Conversely, a 2-tailed test (or two-sided test) is employed when we do not have a specific prediction regarding which group will perform better. The hypothesis is simply that there is a difference between the two groups, and the test assesses whether the treatment group's conversion rate is either significantly higher or lower than that of the control group. With a 2-tailed test, we are open to finding evidence of a significant effect in either direction.

This distinction affects the interpretation of the test results. In a 1-tailed test, a negative t-statistic (indicating the control group performed better than the treatment group) would not be considered evidence against the hypothesis. In a 2-tailed test, however, this result could still indicate a significant difference between groups, but in the opposite direction to what might have been expected. Decision on which test to use must be made before conducting the A/B test and should not be changed after seeing the results, as this would invalidate the test's statistical assumptions and could lead to incorrect conclusions.

When running an A/B test, several factors should be considered to ensure the results are valid and actionable:

  • Sample Size: Determining the appropriate number of participants needed to detect a statistically significant difference
  • Randomization: Randomly assigning users to the control or variant group to minimize selection bias.
  • Duration: Running the test for a sufficient duration to ensure a sufficient sample size
  • Measureable: Ensure all user experiences are being properly measured using a tool such as Google Analytics
  • Segmentation: Considering different user segments, as the effect might be significant for certain groups but not for others.
  • Statistical Significance: Choosing the confidence level (typically at 95% or 99%) to determine when the results are statistically significant. This calculator defaults to 95% confidence.

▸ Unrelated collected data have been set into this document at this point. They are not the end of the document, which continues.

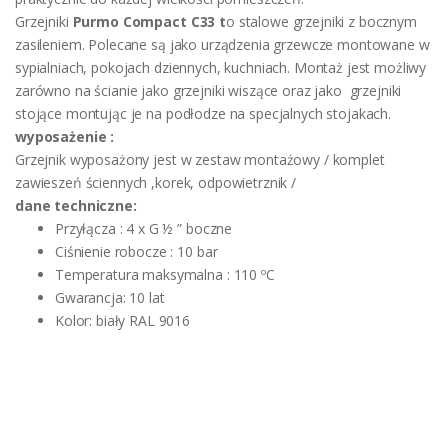
Grzejniki
Purmo Compact C33 t
o stalowe grzejniki z bocznym
zasileniem. Polecane są jako urządzenia grzewcze montowane w
sypialniach, pokojach dziennych, kuchniach. Montaż jest możliwy
zarówno na ścianie jako grzejniki wiszące oraz jako grzejniki
stojące montując je na podłodze na specjalnych stojakach.
wyposażenie :
Grzejnik wyposażony jest w zestaw montażowy / komplet
zawieszeń ściennych ,korek, odpowietrznik /
dane techniczne:
Przyłącza : 4 x G ½ ” boczne
Ciśnienie robocze : 10 bar
Temperatura maksymalna : 110 ºC
Gwarancja: 10 lat
Kolor: biały RAL 9016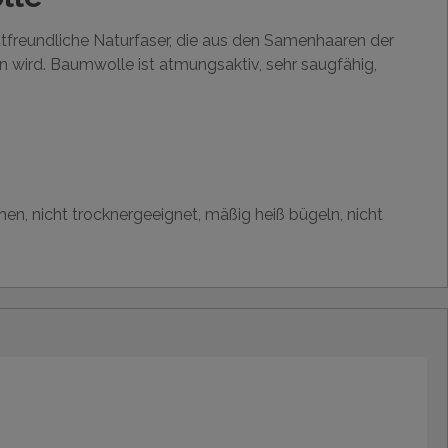
utfreundliche Naturfaser, die aus den Samenhaaren der
wird. Baumwolle ist atmungsaktiv, sehr saugfähig,
hen, nicht trocknergeeignet, mäßig heiß bügeln, nicht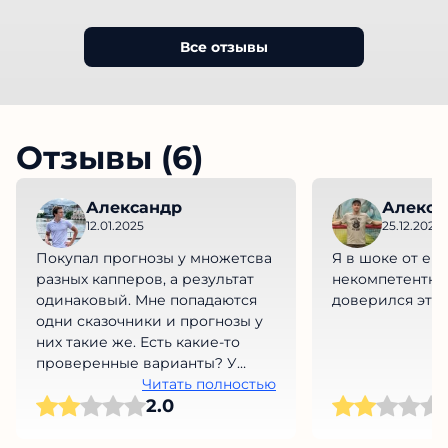
Все отзывы
Отзывы (6)
Александр
Алекса
12.01.2025
25.12.2023
Покупал прогнозы у множетсва
Я в шоке от его
разных капперов, а результат
некомпетентнос
одинаковый. Мне попадаются
доверился это
одни сказочники и прогнозы у
них такие же. Есть какие-то
проверенные варианты? У
меня уже руки опускаются(
Читать полностью
2.0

The best way to record and share the results of an A/B test includes presenting the findings in a clear and comprehensive experiment document. Key elements of a good testing document include:

  • The test's objective and hypothesis
  • A detailed description of the experiment design, which includes topics such as the length of test, sample size considerations and a definition of the conversion rate being measured
  • A description of the control and variation(s), with any creative that denotes the differences between variations.
  • A section for key findings about the test
  • Raw numbers such as sample size, conversions, conversion rate, and the observed difference.
  • An interpretation of the results and recommendations for next steps, such as implementing the change permanently or conducting further tests.